Reading passage:
════
From: rusin@vesuvius.math.niu.edu (Dave Rusin)
Newsgroups: sci.math
Subject: Tetrahedral Inequality
Date: 25 May 1998 20:22:32 GMT
If you are given 3 line segments of length a, b, and c, you may form
them into a triangle iff the triangle inequalities are met: each of
a+b-c, b+c-a, c+a-b
must be positive.
Suppose you are given 6 line segments of lengths a,b,c,d,e, and f, and
you wish to form them into a tetrahedron. There may be several ways to
do this; let us assume you want the non-intersecting pairs of edges
to be {a,f}, {b,e}, and {c,d}. (If you are at liberty to connect the
edges as you see fit, then you would consider 15 permutations of this
problem.). It is clear that there are relations on {a, ..., f} which
must be satisfied if this tetrahedron is to be formed: at the very
least, the four sets of triangle inequalities must be satisfied so
that the faces {a,b,d}, {a,c,e}, {b,c,f}, {d,e,f} may be constructed.
There is an additional inequality to be satisfied, however. You can
see this easily if the lengths are a=b=c=d=e=1, f=7/4, say. Here,
the triangles {a,b,d} and {a,c,e} are isosceles triangles joined at
the edge a like a hinge. All the tetrahedra including these two faces
may be formed by swinging one triangle around the common edge.
Clearly the remaining edge -- the one joining the points of the hinge --
can have lengths only in the interval [0, sqrt(3)]. Thus this
tetrahedron is impossible even though all 12 triangle inequalities
are satisfied.
(You can vary these dimensions and retain the construction of a
1-parameter family of tetrahedra with 5 given lengths to see that the
sixth length must generally be in a narrower range than is dictated by
the triangle inequalities for the other two faces.)
The condition that the six lengths form a tetrahedron appears to be the
negativity of
AF(A+F) + BE(B+E) + CD(C+D) + (ABD + ACE + BCF + DEF)
- AF(B+C+D+E) - BE(A+C+D+F) - CD(A+B+E+F)
where I have set A=a^2, ..., F=f^2 for brevity.
My questions are these:
1. Given that the triangle inequalities are satisfied, does this
formula simplify? (i.e. is there a simpler polynomial in a, ..., f
with the property that (a+b-e>=0, ...) => (P1 >=0 iff P2 >=0) ?
════
The records:
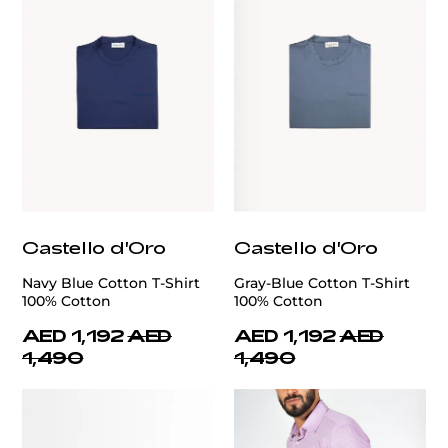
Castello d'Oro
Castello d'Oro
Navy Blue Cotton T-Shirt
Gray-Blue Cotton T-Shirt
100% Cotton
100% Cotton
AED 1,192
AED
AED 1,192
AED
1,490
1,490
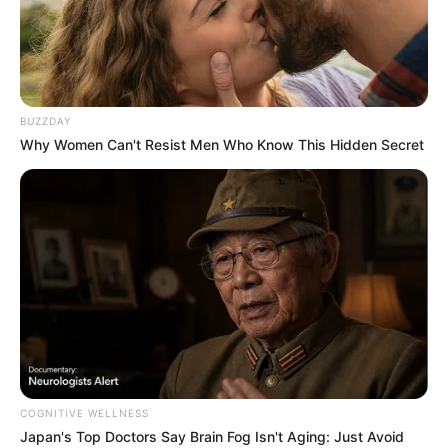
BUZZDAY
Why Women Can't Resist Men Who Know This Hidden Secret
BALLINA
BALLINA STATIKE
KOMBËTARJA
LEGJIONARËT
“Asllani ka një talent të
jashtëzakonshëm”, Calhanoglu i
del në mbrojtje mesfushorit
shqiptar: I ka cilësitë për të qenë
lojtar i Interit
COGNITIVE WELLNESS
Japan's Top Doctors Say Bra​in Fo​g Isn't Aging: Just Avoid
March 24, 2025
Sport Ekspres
════
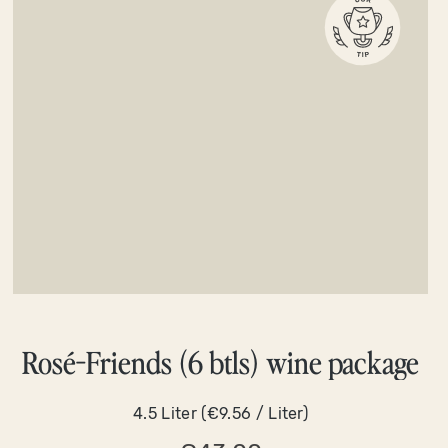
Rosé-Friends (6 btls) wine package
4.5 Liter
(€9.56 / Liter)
════
Exercise set:
• 1. Translate this sentence from the forum post on tetrahedral inequality into Spanish: "Thus this tetrahedron is impossible even though all 12 triangle inequalities are satisfied."
• 2. Tally the lines of the rows that contain the string "Cotton", counting case, and give only the number.
The forum post on tetrahedral inequality and the rows come from unrelated sources.

Answers for this exercise:
• 1. Por lo tanto, este tetraedro es imposible aunque se cumplan las 12 desigualdades triangulares.

• 2. 4